Doris smiled at him. “Our snoopy government. Peter, there are more intelligence-gathering bureaus running around in this country doing their gathering than most of the government would ever like you to know. They’d quote you ‘national security’ as a reason for it–and to some extent they might be right. But the truth is that governments are just naturally nosy, and big ones are much nosier than others, and we have one of the biggest. A lot of calls are monitored, although everyone denies it. There’s no use in them denying it, really. The technology makes it easy now, especially since our cell phones systems are still almost all analog, which any kid with a scanner can listen in on. And one of the most basic human vices is the desire to look through the keyhole and see what the neighbors are really doing. When things go digital, the monitoring may lessen a little. The signal is harder to break, and consumers are getting more sensitive to the issue. Which is as it should be. But governments will still fight back, doing their best to fight tighht voice-encryption methods. By their own lights, they’re right to do so, they feel they’re protecting their own interests.” Doris sighed a little. “The NSA in particular monitors a lot of calls all over the country.
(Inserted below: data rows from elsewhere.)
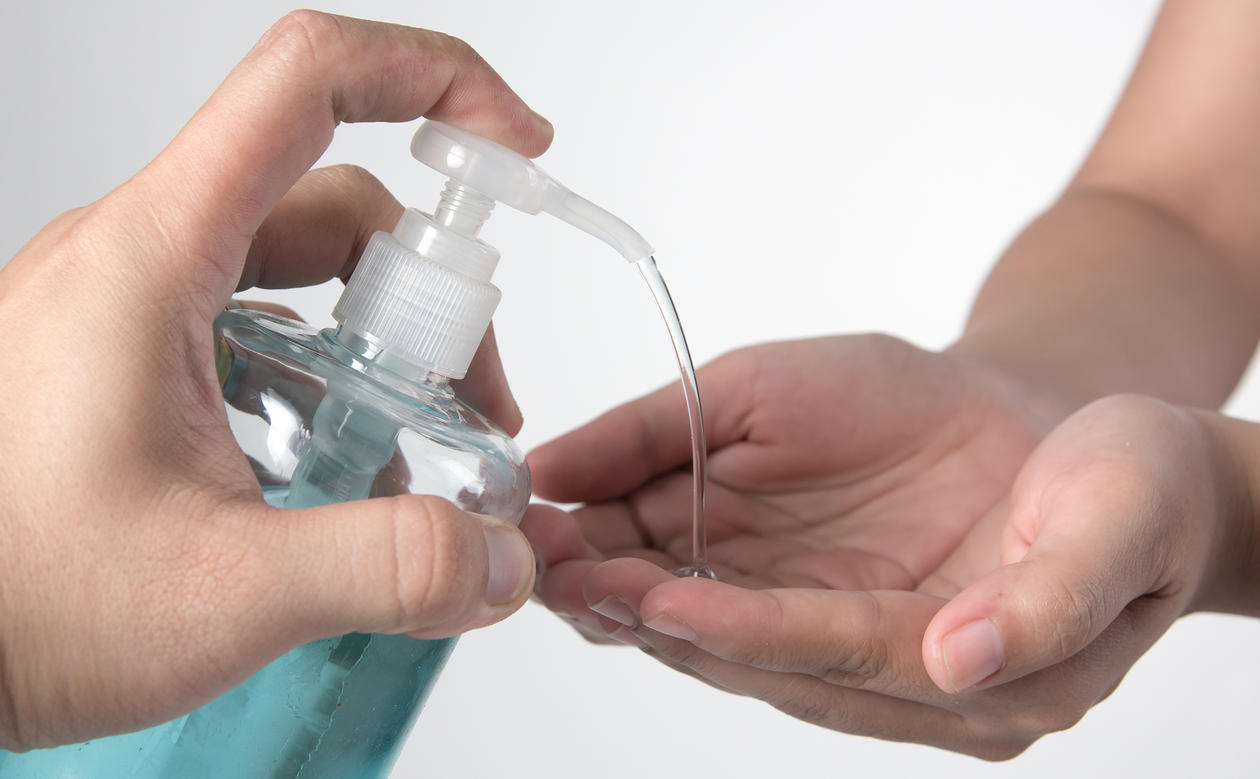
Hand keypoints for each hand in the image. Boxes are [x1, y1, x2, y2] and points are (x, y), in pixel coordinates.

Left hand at [0, 12, 549, 749]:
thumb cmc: (3, 601)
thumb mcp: (221, 590)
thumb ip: (386, 567)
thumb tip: (497, 558)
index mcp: (150, 258)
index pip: (307, 85)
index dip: (433, 80)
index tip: (516, 141)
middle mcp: (137, 258)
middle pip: (337, 205)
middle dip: (431, 295)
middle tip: (474, 403)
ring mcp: (130, 308)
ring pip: (303, 272)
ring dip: (382, 347)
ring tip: (412, 453)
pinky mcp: (131, 360)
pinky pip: (259, 326)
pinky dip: (326, 381)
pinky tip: (338, 474)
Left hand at [524, 339, 1238, 756]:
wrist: (1098, 435)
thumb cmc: (1128, 474)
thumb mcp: (1117, 518)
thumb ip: (1045, 603)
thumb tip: (953, 664)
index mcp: (980, 667)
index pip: (846, 656)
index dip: (753, 631)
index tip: (659, 600)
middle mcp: (900, 673)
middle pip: (761, 658)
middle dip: (653, 617)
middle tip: (559, 573)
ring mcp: (854, 634)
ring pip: (726, 632)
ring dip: (633, 597)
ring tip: (550, 554)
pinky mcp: (821, 592)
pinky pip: (729, 588)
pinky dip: (658, 564)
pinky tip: (595, 543)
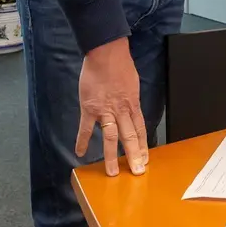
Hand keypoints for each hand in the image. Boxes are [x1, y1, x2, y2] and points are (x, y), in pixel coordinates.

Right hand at [75, 37, 147, 176]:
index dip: (143, 146)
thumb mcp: (133, 84)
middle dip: (133, 156)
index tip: (145, 160)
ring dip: (111, 156)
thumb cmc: (121, 65)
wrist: (106, 54)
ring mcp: (105, 111)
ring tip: (112, 172)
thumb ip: (130, 100)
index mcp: (133, 105)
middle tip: (137, 172)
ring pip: (110, 137)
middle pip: (129, 137)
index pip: (140, 130)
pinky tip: (80, 152)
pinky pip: (86, 128)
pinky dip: (82, 140)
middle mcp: (121, 111)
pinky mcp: (89, 108)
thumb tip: (130, 109)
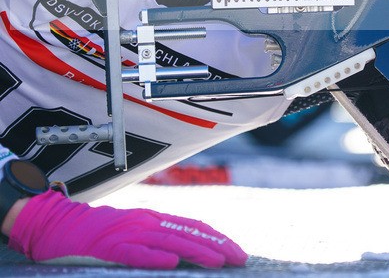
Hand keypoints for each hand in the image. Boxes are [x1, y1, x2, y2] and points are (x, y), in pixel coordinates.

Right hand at [8, 190, 246, 268]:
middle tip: (240, 259)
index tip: (237, 251)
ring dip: (196, 251)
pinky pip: (133, 253)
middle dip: (217, 246)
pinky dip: (153, 258)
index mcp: (152, 219)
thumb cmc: (95, 232)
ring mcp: (127, 233)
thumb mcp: (131, 231)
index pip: (193, 227)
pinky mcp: (107, 247)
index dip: (217, 238)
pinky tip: (171, 264)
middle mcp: (144, 222)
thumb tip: (184, 254)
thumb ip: (155, 239)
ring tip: (218, 261)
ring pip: (168, 242)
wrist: (54, 223)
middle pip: (188, 233)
Computers do it for them, taking random samplings of bandwidth and searching for certain keywords in conversations–guns, bombs, drugs, that kind of thing. If something dangerous-sounding turns up, a little bell goes off somewhere, and a live monitor quietly comes into the circuit to determine whether the threat is real. Other countries do much the same. In fact, the NSA learned the technique from the British, a while after the troubles started in Northern Ireland. As far as I know, every call from Britain to Ireland and vice versa is still routinely computer-sampled for suspect content. And I think they do the same, just for general interest–and again, with an eye to Ireland, and their own drug-smuggling problems, and so forth–with everything that comes in from the U.S. and Canada via the transatlantic cable and satellite downlink stations on the south coast of the U.K. GCHQ passes on anything interesting that they ‘hear’ to the NSAm and the NSA returns the favor at its end.”

Peter shook his head in astonishment. “Is that legal?”

Doris gave him an excessively wry smile. “It must be, dear. They’re the government aren’t they?

My goodness, that sounds current, doesn’t it? Except for the analog bit and prediction that the digital will make it harder (spoiler alert: It doesn’t).

At any rate, it’s an okay book, more of a thriller than a Spider-Manesque story, although it has Spider-Man characters. As it deals with cell phones, it’s more current than a lot of the fiction I read and has aged pretty well in that regard. I might pick up some of the others in the line as I come across them.

(As a reminder, Ms. Duane once stopped by the comments section here (well, there on Blogspot, but this blog is here now) and discussed doing Star Trek work-for-hire in the book report for My Enemy, My Ally. Which was cool. I have a lot of respect for the work-for-hire and the dedicated couple-books-a-year people except for the people churning out most of the middle 80s Executioner novels.)